2025 AIChE Annual Meeting

(677f) Global Optimization in Surface Catalysis: A Case Study for Amorphous Oxide Surfaces and Metal Oxide/Metal Nanoparticle Interfaces

Authors

Kaustubh Sawant - Presenter, Purdue University
Philippe Sautet, University of California, Los Angeles
Structure prediction is a key challenge in computational modeling, particularly in surface catalysis, where atomic configurations determine active sites, reaction pathways, and activity. Global optimization (GO) methods such as simulated annealing, basin hopping, and genetic algorithms explore high-dimensional energy landscapes to identify low energy surface structures. However, integrating these methods with first-principles techniques like density functional theory (DFT) is computationally expensive. GO methods also struggle with defining precise control variables for structural exploration. Unbiased approaches (e.g., simulated annealing) require impractically high temperatures to overcome energy barriers, while biased methods (e.g., evolutionary algorithms) rely on chemical intuition, generating configurations through random perturbations or predefined transitions. These limitations hinder the systematic identification of catalytic structures under experimental conditions.
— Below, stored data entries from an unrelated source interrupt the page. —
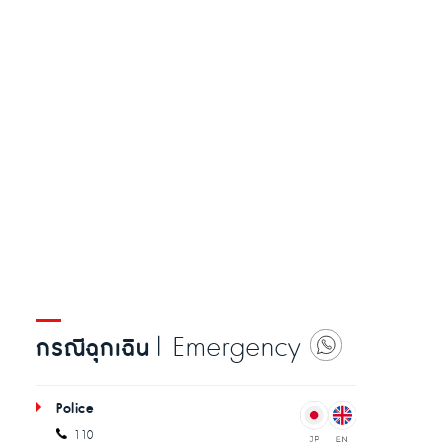
| Emergency
กรณีฉุกเฉิน
Police
110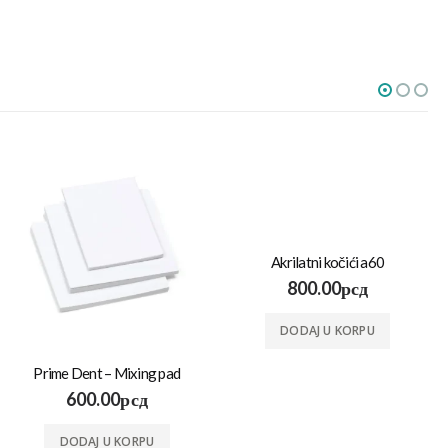
Akrilatni kočići a60
800.00
рсд
DODAJ U KORPU
Prime Dent – Mixing pad
600.00
рсд
DODAJ U KORPU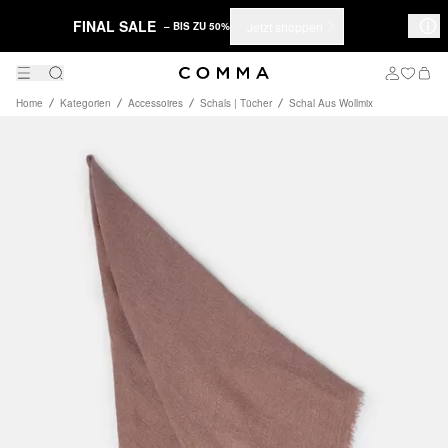
FINAL SALE
Jetzt shoppen
– BIS ZU 50%
Home
Kategorien
Accessoires
Schals | Tücher
Schal Aus Wollmix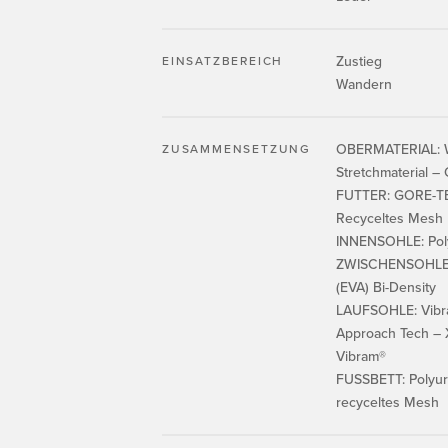
Zustieg
EINSATZBEREICH
Wandern
OBERMATERIAL: W
ZUSAMMENSETZUNG
Stretchmaterial 
FUTTER: GORE-T
Recyceltes Mesh
INNENSOHLE: Pol
ZWISCHENSOHLE: 
(EVA) Bi-Density
LAUFSOHLE: Vibr
Approach Tech – X
Vibram®
FUSSBETT: Polyur
recyceltes Mesh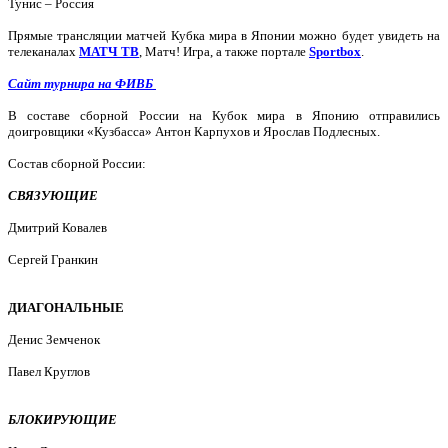
Тунис – Россия
Прямые трансляции матчей Кубка мира в Японии можно будет увидеть на
телеканалах
МАТЧ ТВ
, Матч! Игра, а также портале
Sportbox
.
Сайт турнира на ФИВБ
В составе сборной России на Кубок мира в Японию отправились
доигровщики «Кузбасса» Антон Карпухов и Ярослав Подлесных.
Состав сборной России:
СВЯЗУЮЩИЕ
Дмитрий Ковалев
Сергей Гранкин
ДИАГОНАЛЬНЫЕ
Денис Земченок
Павел Круглов
БЛОКИРУЮЩИЕ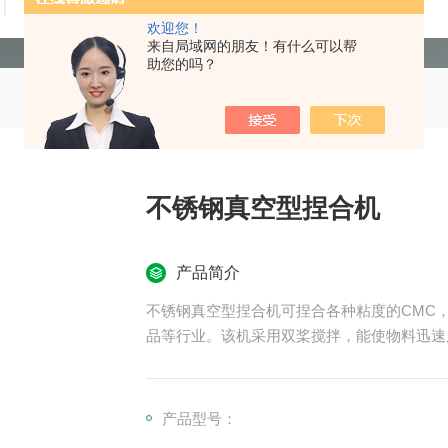
技术文章
在线留言
联系我们
欢迎您！
来自局域网的朋友！有什么可以帮
助您的吗？
不锈钢真空型捏合机
产品简介
不锈钢真空型捏合机可捏合各种粘度的CMC
品等行业。该机采用双桨搅拌，能使物料迅速
产品型号：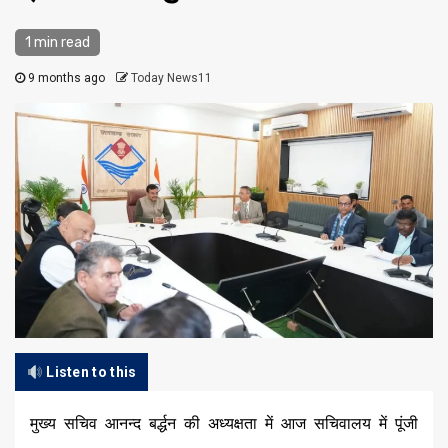
1 min read
9 months ago
Today News11
Listen to this
मुख्य सचिव आनन्द बर्द्धन की अध्यक्षता में आज सचिवालय में पूंजी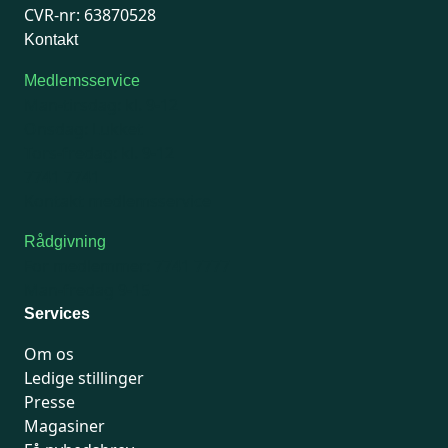
CVR-nr: 63870528
Kontakt
Medlemsservice
Man-tirsdag: kl. 9-12
Onsdag: Lukket
Tors-fredag: kl. 9-12
7741 7741
Kontakt medlemsservice
Rådgivning
For medlemmer: 7741 7777
Man-fredag 9-15
Services
Om os
Ledige stillinger
Presse
Magasiner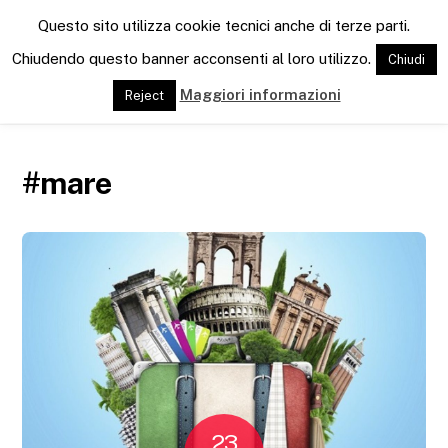
M
Questo sito utilizza cookie tecnici anche di terze parti.
e
n
Chiudendo questo banner acconsenti al loro utilizzo.
Chiudi
u
Maggiori informazioni
Reject
#mare
23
To address these challenges, we propose a graph-based framework that standardizes structural transitions. Building on established graph representation tools, our approach extends to a wider range of catalytic systems. By integrating these tools with a grand canonical basin hopping GO algorithm, users can efficiently identify thermodynamically stable configurations under experimental conditions (e.g., temperature, pressure). The graph-based representation enhances search efficiency and provides a more accurate depiction of vibrational energies. This framework mitigates biases in conventional GO methods while remaining flexible for system-specific customization.
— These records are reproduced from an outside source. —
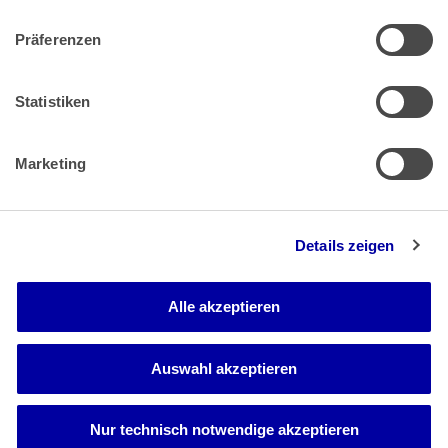
Präferenzen
Zahlung & Versand
Rücksendungen/Widerrufsbelehrung
Muster Widerrufsformular (PDF)
Statistiken
Remissionsbedingungen für den Handel
Kündigungsformular
Marketing
Barrierefreiheit
Details zeigen
Newsletter
Mediadaten
Alle akzeptieren
Media-Center
Auswahl akzeptieren
Nur technisch notwendige akzeptieren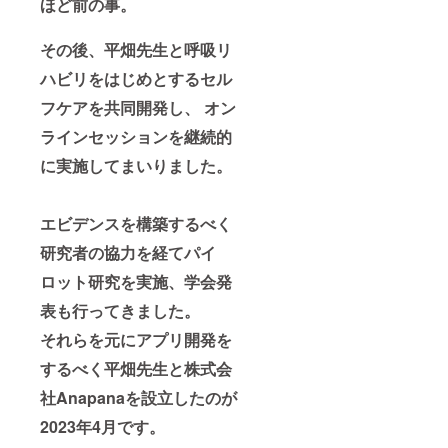
ほど前の事。
その後、平畑先生と呼吸リ
ハビリをはじめとするセル
フケアを共同開発し、 オン
ラインセッションを継続的
に実施してまいりました。
エビデンスを構築するべく
研究者の協力を経てパイ
ロット研究を実施、学会発
表も行ってきました。
それらを元にアプリ開発を
するべく平畑先生と株式会
社Anapanaを設立したのが
2023年4月です。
We demonstrate our method through two case studies. First, we investigate Cu/ZnO to identify the accurate active site description for methanol synthesis under reaction conditions, leveraging a grand canonical approach for all the key species (H, O, Cu, Zn). Our results improve on previous studies, offering the most reliable catalytically relevant sites. Second, we model hydroxylated amorphous aluminosilicates, developing the first surface models for catalytic cracking conditions. These examples highlight the flexibility and scalability of our approach for complex surface catalysis problems.